# WLP001 Fermentation temps



## BungBrew (26/5/14)

I created an experimental ale yesterday and pitches a starter of WLP001, I have the fermenter in the house and it is sitting at 16 deg C according to the stick on thermometer.

I don't have a way of heating up the room or the fermenter.

Will WLP001 ferment out at 16 deg C?

I can see signs of an active ferment so I know it is going 24 hours later.


----------



## Cocko (26/5/14)

White labs recommend 20-23*

I would personally say this seems high but you have activity so once it kicks in, the exothermic affect of a more active fermentation should see you through, dont panic, it should only be a cleaner ferment but may take a little longer. If you _can_, maybe try and find a way to heat it up towards the last few days as a little D rest, not that 001 is prone to it but it will help finish up properly too..... Maybe don't let it get any colder though. A Blanket/sleeping bag or similar may help achieve some warmth/stability.

RDWAHAHB.

2c.


----------



## Dips Me Lid (26/5/14)

I regularly ferment WLP001 at 17-18c without issue, definitely produces a clean profile at this range, and I usually rouse and hold it for a diacetyl rest at about 20c for a couple days before CCing, seems to always clear out any slight buttery/honey flavours. 

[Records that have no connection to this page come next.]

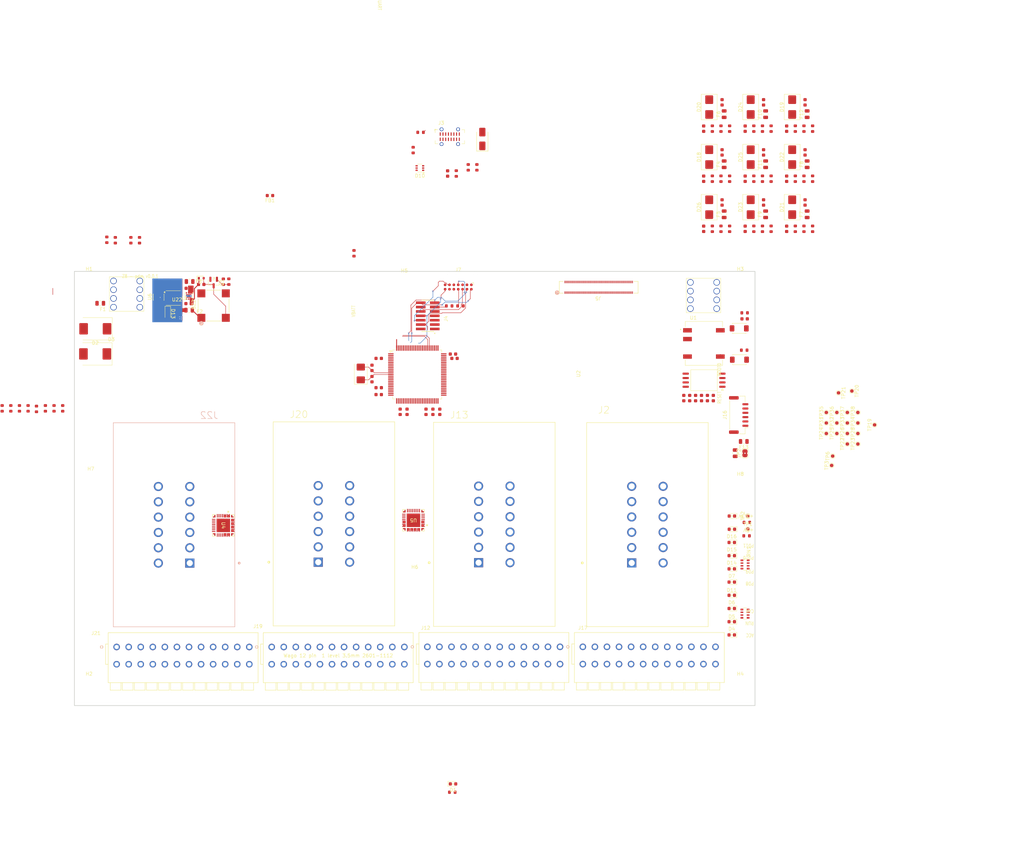
<source format=kicad_pcb>
(kicad_pcb
	(version 20241229)
	(generator "pcbnew")
	(generator_version "9.0")
	(general
		(thickness 0.19)
		(legacy_teardrops no)
	)
	(paper "A3")
	(title_block
		(title "l8 PCB")
		(date "2024-05-30")
		(rev "1.00")
		(company "DNT")
	)
	(layers
		(0 "F.Cu" signal)
		(4 "In1.Cu" signal)
		(6 "In2.Cu" signal)
		(2 "B.Cu" signal)
		(9 "F.Adhes" user "F.Adhesive")
		(11 "B.Adhes" user "B.Adhesive")
		(13 "F.Paste" user)
		(15 "B.Paste" user)
		(5 "F.SilkS" user "F.Silkscreen")
		(7 "B.SilkS" user "B.Silkscreen")
		(1 "F.Mask" user)
		(3 "B.Mask" user)
		(17 "Dwgs.User" user "User.Drawings")
		(19 "Cmts.User" user "User.Comments")
		(21 "Eco1.User" user "User.Eco1")
		(23 "Eco2.User" user "User.Eco2")
		(25 "Edge.Cuts" user)
		(27 "Margin" user)
		(31 "F.CrtYd" user "F.Courtyard")
		(29 "B.CrtYd" user "B.Courtyard")
		(35 "F.Fab" user)
		(33 "B.Fab" user)
	)
	(setup
		(stackup
			(layer "F.SilkS"
				(type "Top Silk Screen")
			)
			(layer "F.Paste"
				(type "Top Solder Paste")
			)
			(layer "F.Mask"
				(type "Top Solder Mask")
				(thickness 0.01)
			)
			(layer "F.Cu"
				(type "copper")
				(thickness 0.035)
			)
			(layer "dielectric 1"
				(type "prepreg")
				(thickness 0.01)
				(material "FR4")
				(epsilon_r 4.5)
				(loss_tangent 0.02)
			)
			(layer "In1.Cu"
				(type "copper")
				(thickness 0.035)
			)
			(layer "dielectric 2"
				(type "core")
				(thickness 0.01)
				(material "FR4")
				(epsilon_r 4.5)
				(loss_tangent 0.02)
			)
			(layer "In2.Cu"
				(type "copper")
				(thickness 0.035)
			)
			(layer "dielectric 3"
				(type "prepreg")
				(thickness 0.01)
				(material "FR4")
				(epsilon_r 4.5)
				(loss_tangent 0.02)
			)
			(layer "B.Cu"
				(type "copper")
				(thickness 0.035)
			)
			(layer "B.Mask"
				(type "Bottom Solder Mask")
				(thickness 0.01)
			)
			(layer "B.Paste"
				(type "Bottom Solder Paste")
			)
			(layer "B.SilkS"
				(type "Bottom Silk Screen")
			)
			(copper_finish "None")
			(dielectric_constraints no)
		)
		(pad_to_mask_clearance 0.000076)
		(allow_soldermask_bridges_in_footprints no)
		(tenting front back)
		(grid_origin 123.75 59.75)
		(pcbplotparams
			(layerselection 0x00000000_00000000_55555555_5755f5ff)
			(plot_on_all_layers_selection 0x00000000_00000000_00000000_00000000)
			(disableapertmacros no)
			(usegerberextensions no)
			(usegerberattributes yes)
			(usegerberadvancedattributes no)
			(creategerberjobfile no)
			(dashed_line_dash_ratio 12.000000)
			(dashed_line_gap_ratio 3.000000)
			(svgprecision 6)
			(plotframeref no)
			(mode 1)
			(useauxorigin yes)
			(hpglpennumber 1)
			(hpglpenspeed 20)
			(hpglpendiameter 15.000000)
			(pdf_front_fp_property_popups yes)
			(pdf_back_fp_property_popups yes)
			(pdf_metadata yes)
			(pdf_single_document no)
			(dxfpolygonmode yes)
			(dxfimperialunits yes)
			(dxfusepcbnewfont yes)
			(psnegative no)
			(psa4output no)
			(plot_black_and_white yes)
			(sketchpadsonfab no)
			(plotpadnumbers no)
			(hidednponfab no)
			(sketchdnponfab yes)
			(crossoutdnponfab yes)
			(subtractmaskfromsilk no)
			(outputformat 1)
			(mirror no)
			(drillshape 0)
			(scaleselection 1)
			(outputdirectory "gerbers/R0.6.0/")
		)
	)
	(net 0 "")
	(net 1 "Net-(U3-PH0)")
	(net 2 "Net-(D4-K)")
	(net 3 "Net-(D5-K)")
	(net 4 "Net-(D6-K)")
	(net 5 "Net-(U3-VCAP_2)")
	(net 6 "/CAN1_RX")
	(net 7 "/MCU/BOOT0")
	(net 8 "Net-(U3-VCAP_1)")
	(net 9 "/MCU/BOOT1")
	(net 10 "/GND_ISO")
	(net 11 "+BATT")
	(net 12 "Net-(U22-OUT)")
	(net 13 "/MCU/PB10")
	(net 14 "/+5V_ISO")
	(net 15 "/CAN1_TX")
	(net 16 "/MCU/NRST")
	(net 17 "Net-(U3-PH1)")
	(net 18 "Net-(J3-SHIELD)")
	(net 19 "Net-(J3-CC1)")
	(net 20 "CAN_POWER")
	(net 21 "/VIPOWER_CS1")
	(net 22 "/MCU/PD12")
	(net 23 "/MCU/PD13")
	(net 24 "/MCU/PD14")
	(net 25 "/MCU/PD15")
	(net 26 "/connectors/SENSE_GROUND")
	(net 27 "/HC_1")
	(net 28 "/VIPOWER_SDI")
	(net 29 "/MCU/SYS_JTDO-SWO")
	(net 30 "/MCU/SYS_JTMS-SWDIO")
	(net 31 "Net-(D11-K)")
	(net 32 "/MCU/SYS_JTCK-SWCLK")
	(net 33 "/MCU/PB9")
	(net 34 "/MCU/PB11")
	(net 35 "/MCU/USART1_RX")
	(net 36 "/MCU/PB8")
	(net 37 "/MCU/PB12")
	(net 38 "/MCU/USART1_TX")
	(net 39 "/USB_OTG_FS_DP")
	(net 40 "unconnected-(J3-SBU1-PadA8)")
	(net 41 "/VIPOWER_SCK")
	(net 42 "/VIPOWER_CS2")
	(net 43 "/HC_10")
	(net 44 "/HC_11")
	(net 45 "/HC_7")
	(net 46 "/VIPOWER_PWM")
	(net 47 "/HC_6")
	(net 48 "/VIPOWER_DI0")
	(net 49 "/MCU/PB4")
	(net 50 "/MCU/PC9")
	(net 51 "/VIPOWER_DI1")
	(net 52 "/HC_3")
	(net 53 "/MCU/PE9")
	(net 54 "Net-(D10-Pad5)")
	(net 55 "/MCU/PE1")
	(net 56 "/VIPOWER_SDO")
	(net 57 "/MCU/PA8")
	(net 58 "/MCU/PB1")
	(net 59 "/MCU/PE7")
	(net 60 "/HC_2")
	(net 61 "/MCU/PA10")
	(net 62 "/MCU/SPI2_IRQ")
	(net 63 "/MCU/PE10")
	(net 64 "/MCU/PE0")
	(net 65 "/MCU/PE12")
	(net 66 "/MCU/PD8")
	(net 67 "/MCU/PC7")
	(net 68 "/MCU/PD7")
	(net 69 "/MCU/PC8")
	(net 70 "unconnected-(U3-PD6-Pad87)")
	(net 71 "/MCU/PD9")
	(net 72 "/HC_5")
	(net 73 "/MCU/PD10")
	(net 74 "/HC_4")
	(net 75 "/MCU/PE11")
	(net 76 "/MCU/PD11")
	(net 77 "/MCU/PB5")
	(net 78 "/MCU/PE8")
	(net 79 "Net-(J4-GNDDetect)")
	(net 80 "/MCU/SPI4_SDI")
	(net 81 "unconnected-(J5-Pad8)")
	(net 82 "+5V")
	(net 83 "unconnected-(U22-EN-Pad4)")
	(net 84 "/USB_OTG_FS_DM")
	(net 85 "/USB_OTG_FS_VBUS")
	(net 86 "unconnected-(J7-NC-Pad1)")
	(net 87 "unconnected-(J7-JRCLK{slash}NC-Pad9)")
	(net 88 "Net-(J7-GNDDetect)")
	(net 89 "unconnected-(J7-NC-Pad2)")
	(net 90 "unconnected-(J4-JTDI{slash}NC-Pad10)")
	(net 91 "unconnected-(J4-JRCLK{slash}NC-Pad9)")
	(net 92 "unconnected-(J4-NC-Pad2)")
	(net 93 "Net-(D8-K)")
	(net 94 "Net-(U6-FB)")
	(net 95 "Net-(D2-A)")
	(net 96 "GND")
	(net 97 "unconnected-(J5-Pad17)")
	(net 98 "Net-(D1-K)")
	(net 99 "Net-(U6-CB)")
	(net 100 "Net-(D9-K)")
	(net 101 "/MCU/SPI2_SDO")
	(net 102 "unconnected-(J4-NC-Pad1)")
	(net 103 "unconnected-(J7-JTDI{slash}NC-Pad10)")
	(net 104 "Net-(JP2-A)")
	(net 105 "/MCU/SPI2_SDI")
	(net 106 "/MCU/SPI2_SCK")
	(net 107 "/MCU/SPI4_SCK")
	(net 108 "/MCU/SPI4_IRQ")
	(net 109 "/MCU/SPI2_CS")
	(net 110 "Net-(D7-K)")
	(net 111 "Net-(D14-K)")
	(net 112 "Net-(D15-K)")
	(net 113 "Net-(D16-K)")
	(net 114 "/connectors/5V_SENSOR_POWER")
	(net 115 "/connectors/+5V_ISO")
	(net 116 "Net-(C19-Pad1)")
	(net 117 "unconnected-(U1-NC-Pad8)")
	(net 118 "/MCU/SYS_WKUP")
	(net 119 "/MCU/SPI4_SDO")
	(net 120 "/MCU/SPI2_IRQ2")
	(net 121 "/SENSE_3")
	(net 122 "/vipower/VN9E30F/CS")
	(net 123 "/vipower/VN9E30F/SDI")
	(net 124 "/vipower/VN9E30F/SCK")
	(net 125 "/vipower/VN9E30F1/CS")
	(net 126 "Net-(U4-CSN)")
	(net 127 "/vipower/VN9E30F/SDO")
	(net 128 "Net-(U4-SDO)")
	(net 129 "/vipower/VN9E30F/PWM")
	(net 130 "/vipower/VN9E30F/DI0")
	(net 131 "/connectors/GND_ISO")
	(net 132 "/vipower/VN9E30F/DI1")
	(net 133 "Net-(U5-CSN)")
	(net 134 "Net-(U5-SDO)")
	(net 135 "unconnected-(U3-PD5-Pad86)")
	(net 136 "+3.3V")
	(net 137 "+12V")
	(net 138 "Net-(C29-Pad1)")
	(net 139 "/ADC1_IN2")
	(net 140 "Net-(C32-Pad1)")
	(net 141 "/ADC1_IN3")
	(net 142 "Net-(C34-Pad1)")
	(net 143 "/ADC1_IN4")
	(net 144 "Net-(C36-Pad1)")
	(net 145 "/ADC1_IN6")
	(net 146 "Net-(C38-Pad1)")
	(net 147 "/ADC1_IN7")
	(net 148 "Net-(C40-Pad1)")
	(net 149 "/ADC1_IN8")
	(net 150 "Net-(C42-Pad1)")
	(net 151 "/ADC1_IN10")
	(net 152 "Net-(C44-Pad1)")
	(net 153 "/ADC1_IN15")
	(net 154 "/ADC1_IN1")
	(net 155 "Net-(C48-Pad1)")
	(net 156 "Net-(D18-A)")
	(net 157 "Net-(D18-K)")
	(net 158 "Net-(D19-A)")
	(net 159 "Net-(D19-K)")
	(net 160 "Net-(D20-A)")
	(net 161 "Net-(D20-K)")
	(net 162 "Net-(D21-K)")
	(net 163 "Net-(D21-A)")
	(net 164 "Net-(D22-K)")
	(net 165 "Net-(D22-A)")
	(net 166 "Net-(D23-K)")
	(net 167 "Net-(D23-A)")
	(net 168 "Net-(D24-K)")
	(net 169 "Net-(D24-A)")
	(net 170 "Net-(D25-A)")
	(net 171 "Net-(D25-K)")
	(net 172 "Net-(D26-A)")
	(net 173 "Net-(D26-K)")
	(net 174 "/SENSE_2")
	(net 175 "/SENSE_4")
	(net 176 "/SENSE_5")
	(net 177 "/SENSE_6")
	(net 178 "/SENSE_7")
	(net 179 "/SENSE_8")
	(net 180 "/SENSE_9")
	(net 181 "/SENSE_1")
	(net 182 "/CAN_L")
	(net 183 "/CAN_H")
	(net 184 "/MCU/LCD_RESET")
	(net 185 "/MCU/LCD_LED")
	(net 186 "/MCU/SENSOR_ON")
	(net 187 "/MCU/SPI4_CS_2")
	(net 188 "/MCU/SPI4_CS_1")
	(net 189 "/MCU/LCD_ON")
	(net 190 "unconnected-(U3-PA5-Pad30)")
	(net 191 "/HC_8")
	(net 192 "/HC_9")
	(net 193 "unconnected-(J3-SBU2-PadB8)")
	(net 194 "Net-(J3-CC2)")
	(net 195 "Net-(BZ2--)")
	(net 196 "Net-(Q1-G)")
	(net 197 "unconnected-(J5-Pad23)")
	(net 198 "/MCU/PA4")
	(net 199 "unconnected-(J5-Pad6)")
	(net 200 "unconnected-(J5-Pad3)")
	(net 201 "unconnected-(J5-Pad24)")
	(net 202 "unconnected-(J5-Pad1)")
	(net 203 "unconnected-(J5-Pad36)")
	(net 204 "unconnected-(J5-Pad5)")
	(net 205 "unconnected-(J5-Pad16)")
	(net 206 "unconnected-(J5-Pad4)")
	(net 207 "unconnected-(J5-Pad9)")
	(net 208 "unconnected-(J5-Pad7)")
	(net 209 "unconnected-(J5-Pad2)")
	(net 210 "unconnected-(J5-Pad27)")
	(net 211 "unconnected-(J5-Pad30)")
	(net 212 "unconnected-(J5-Pad29)")
	(net 213 "unconnected-(J5-Pad48)")
	(net 214 "unconnected-(J5-Pad35)")
	(net 215 "/TIM1_CH3")
	(net 216 "+3.3VP")
	(net 217 "Net-(D13-K)")
	(footprint "TestPoint:TestPoint_Pad_D1.0mm" (layer "F.Cu") (at 330.74 112.01 -90))
	(footprint "PCM_JLCPCB:R_0603" (layer "F.Cu") (at 88.03 116.5 90))
	(footprint "PCM_JLCPCB:C_0603" (layer "F.Cu") (at 303.645 35.335 90))
	(footprint "PCM_JLCPCB:R_0603" (layer "F.Cu") (at 118.4 67.585 90))
	(footprint "TestPoint:TestPoint_Pad_D1.0mm" (layer "F.Cu") (at 327.2 117.7 90))
	(footprint "PCM_JLCPCB:R_0603" (layer "F.Cu") (at 294.115 35.335 90))
	(footprint "PCM_JLCPCB:R_0603" (layer "F.Cu") (at 207.3015 41.5535 90))
	(footprint "dnt:WAGO 2601-1112" (layer "F.Cu") (at 211.419995 185.71))
	(footprint "Package_SON:WSON-6-1EP_2x2mm_P0.65mm_EP1x1.6mm_ThermalVias" (layer "F.Cu") (at 142.1725 83.89 -90))
	(footprint "Fuse:Fuse_0805_2012Metric" (layer "F.Cu") (at 309.585 31.125 90))
	(footprint "PCM_JLCPCB:R_0603" (layer "F.Cu") (at 303.49 88.78))
	(footprint "Resistor_SMD:R_Array_Convex_4x0603" (layer "F.Cu") (at 303.6 176.08 180))
	(footprint "dnt:QFN6x6_VN9D30_STM-cleanimport" (layer "F.Cu") (at 152.21 150.46 -90))
	(footprint "PCM_JLCPCB:R_0603" (layer "F.Cu") (at 132.445 80.31 -90))
	(footprint "PCM_JLCPCB:C_0603" (layer "F.Cu") (at 303.645 49.865 90))
	(footprint "MountingHole:MountingHole_4.3mm_M4_DIN965" (layer "F.Cu") (at 113.75 138.75))
	(footprint "PCM_JLCPCB:C_0603" (layer "F.Cu") (at 308.985 42.225 90))
	(footprint "Diode_SMD:D_SMC" (layer "F.Cu") (at 115.0675 93.41 180))
	(footprint "dnt:M6_Hole_8Pin_7461084" (layer "F.Cu") (at 291.57 83.75 90))
	(footprint "PCM_JLCPCB:R_0603" (layer "F.Cu") (at 296.625 49.865 90))
	(footprint "PCM_JLCPCB:R_0603"
		(layer "F.Cu")
		(uuid "109caf7b-2562-49dc-bf4e-3f927bb667fa")
		(at 153.805 79.74 -90)
		(descr "Resistor SMD 0603 (1608 Metric), square (rectangular) end terminal, IPC_7351 nominal, (Body size source: IPC-SM-782 page 72, https://www.pcb-3d.com/wordpress/wp-content/uploads/ipc-sm-782a_amendment_1_and_2.pdf), generated with kicad-footprint-generator")
		(tags "resistor")
		(property "Reference" "R9"
			(at 0 -1.3 90)
			(layer "F.SilkS")
			(hide yes)
			(uuid "f251749c-c47d-4213-85b0-74c2f793e00b")
			(effects
				(font
					(size 1 1)
					(thickness 0.15)
				)
			)
		)
		(property "Value" "10kΩ"
			(at 0 1.43 90)
			(layer "F.Fab")
			(uuid "3e885215-b3cf-4815-9394-0668a19bc4cc")
			(effects
				(font
					(size 1 1)
					(thickness 0.15)
				)
			)
		)
		(property "Datasheet" "https://www.lcsc.com/datasheet/lcsc_datasheet_2206010045_UNI-ROYAL-Uniroyal-Elec-0603WAF1002T5E_C25804.pdf"
			(at 0 0 270)
			(unlocked yes)
			(layer "F.Fab")
			(hide yes)
			(uuid "39d13e22-9411-4cbe-b597-f6add7fa167b")
			(effects
				(font
					(size 1.27 1.27)
					(thickness 0.15)
				)
			)
		)
		(property "Description" "100mW Thick Film Resistors 75V ±100ppm/°C ±1% 10kΩ 0603 Chip Resistor - Surface Mount ROHS"
			(at 0 0 270)
			(unlocked yes)
			(layer "F.Fab")
			(hide yes)
			(uuid "356353ec-6817-489c-9351-709244a634a7")
			(effects
				(font
					(size 1.27 1.27)
					(thickness 0.15)
				)
			)
		)
		(property "LCSC" "C25804"
			(at 0 0 270)
			(unlocked yes)
			(layer "F.Fab")
			(hide yes)
			(uuid "21faf2ed-4b1a-4d90-80d7-0ebc0727c5c0")
			(effects
				(font
					(size 1 1)
					(thickness 0.15)
				)
			)
		)
		(property "Stock" "51181774"
			(at 0 0 270)
			(unlocked yes)
			(layer "F.Fab")
			(hide yes)
			(uuid "e91f4579-63f6-414b-95d2-5255fa7fcb4d")
			(effects
				(font
					(size 1 1)
					(thickness 0.15)
				)
			)
		)
		(property "Price" "0.004USD"
			(at 0 0 270)
			(unlocked yes)
			(layer "F.Fab")
			(hide yes)
			(uuid "b899a461-172e-4193-8327-efaad5af9150")
			(effects
				(font
					(size 1 1)
					(thickness 0.15)
				)
			)
		)
		(property "Process" "SMT"
			(at 0 0 270)
			(unlocked yes)
			(layer "F.Fab")
			(hide yes)
			(uuid "2e48d72f-76f1-4218-8332-242d361c174e")
			(effects
				(font
					(size 1 1)
					(thickness 0.15)
				)
			)
		)
		(property "Minimum Qty" "20"
			(at 0 0 270)
			(unlocked yes)
			(layer "F.Fab")
			(hide yes)
			(uuid "7ddd1920-7d44-45b7-9455-24e38c649028")
			(effects
				(font
					(size 1 1)
					(thickness 0.15)
				)
			)
		)
		(property "Attrition Qty" "10"
			(at 0 0 270)
			(unlocked yes)
			(layer "F.Fab")
			(hide yes)
			(uuid "5ff32744-06f3-469d-a61d-0282ceda3073")
			(effects
				(font
					(size 1 1)
					(thickness 0.15)
				)
			)
		)
		(property "Class" "Basic Component"
			(at 0 0 270)
			(unlocked yes)
			(layer "F.Fab")
			(hide yes)
			(uuid "10992775-f33e-4458-9ff2-6ae5cbe3e038")
			(effects
				(font
					(size 1 1)
					(thickness 0.15)
				)
			)
		)
		(property "Category" "Resistors,Chip Resistor - Surface Mount"
			(at 0 0 270)
			(unlocked yes)
			(layer "F.Fab")
			(hide yes)
			(uuid "d8ee956e-01da-4bf2-9b4f-979254bf5ec6")
			(effects
				(font
					(size 1 1)
					(thickness 0.15)
				)
			)
		)
		(property "Manufacturer" "UNI-ROYAL(Uniroyal Elec)"
			(at 0 0 270)
			(unlocked yes)
			(layer "F.Fab")
			(hide yes)
			(uuid "6876a1dc-004a-48bb-81e3-935c0e0f6bc8")
			(effects
				(font
					(size 1 1)
					(thickness 0.15)
				)
			)
		)
		(property "Part" "0603WAF1002T5E"
			(at 0 0 270)
			(unlocked yes)
			(layer "F.Fab")
			(hide yes)
			(uuid "1d738f51-a501-4191-ba90-fb4f4ea68c73")
			(effects
				(font
					(size 1 1)
					(thickness 0.15)
				)
			)
		)
		(property "Resistance" "10kΩ"
			(at 0 0 270)
			(unlocked yes)
			(layer "F.Fab")
			(hide yes)
			(uuid "2fb494f3-77db-418d-9784-2eb2f790d581")
			(effects
				(font
					(size 1 1)
					(thickness 0.15)
				)
			)
		)
		(property "Power(Watts)" "100mW"
			(at 0 0 270)
			(unlocked yes)
			(layer "F.Fab")
			(hide yes)
			(uuid "db7c7456-9f0f-4e2a-a86e-611321897b48")
			(effects
				(font
					(size 1 1)
					(thickness 0.15)
				)
			)
		)
		(property "Type" "Thick Film Resistors"
			(at 0 0 270)
			(unlocked yes)
			(layer "F.Fab")
			(hide yes)
			(uuid "9d9e7a1c-cdd1-4b02-97d1-66ae40ec2437")
			(effects
				(font
					(size 1 1)
					(thickness 0.15)
				)
			)
		)
		(property "Overload Voltage (Max)" "75V"
			(at 0 0 270)
			(unlocked yes)
			(layer "F.Fab")
			(hide yes)
			(uuid "aab56463-840e-483d-912b-0fb5c4fde33a")
			(effects
				(font
					(size 1 1)
					(thickness 0.15)
				)
			)
		)
		(property "Operating Temperature Range" "-55°C~+155°C"
			(at 0 0 270)
			(unlocked yes)
			(layer "F.Fab")
			(hide yes)
			(uuid "7d42a834-b47e-4781-987a-d4e399f5677a")
			(effects
				(font
					(size 1 1)
					(thickness 0.15)
				)
			)
		)
		(property "Tolerance" "±1%"
			(at 0 0 270)
			(unlocked yes)
			(layer "F.Fab")
			(hide yes)
			(uuid "afc387cb-176b-4fe0-a55f-b3380bbd91fa")
			(effects
				(font
					(size 1 1)
					(thickness 0.15)
				)
			)
		)
		(property "Temperature Coefficient" "±100ppm/°C"
			(at 0 0 270)
			(unlocked yes)
			(layer "F.Fab")
			(hide yes)
			(uuid "f6a597d4-bef6-484e-8f5c-9efd70c63d5d")
			(effects
				(font
					(size 1 1)
					(thickness 0.15)
				)
			)
		)
		(property ki_fp_filters "R_*")
		(path "/c97401c5-7e03-4d93-a14f-f692468677b5/a7601478-8323-472f-b71e-8f38289f64d4")
		(sheetname "/buzzer/")
		(sheetfile "buzzer.kicad_sch")
		(solder_mask_margin 0.038)
		(attr smd)
		(fp_line
			(start -1.3 0.6)
			(end -1.3 -0.6)
			(stroke
				(width 0.05)
				(type solid)
			)
			(layer "F.CrtYd")
			(uuid "fb3ce83a-5141-4e6c-90d0-d4764ab550c7")
		)
		(fp_line
			(st
... [1726943 chars truncated]
</source>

As Cocko said it should naturally rise somewhere near 17-18c so it shouldn't be a problem, unless you want more esters, I've haven't fermented above 18 with it so I couldn't comment on what it produces at higher temps, I also agree to try and insulate the fermentor as well to avoid temp drops.


----------



## BungBrew (26/5/14)

Well I have wrapped a doona around it, hopefully it adds a little heat.


----------



## Ducatiboy stu (26/5/14)

16* is ok. Will take a bit longer to get there.


----------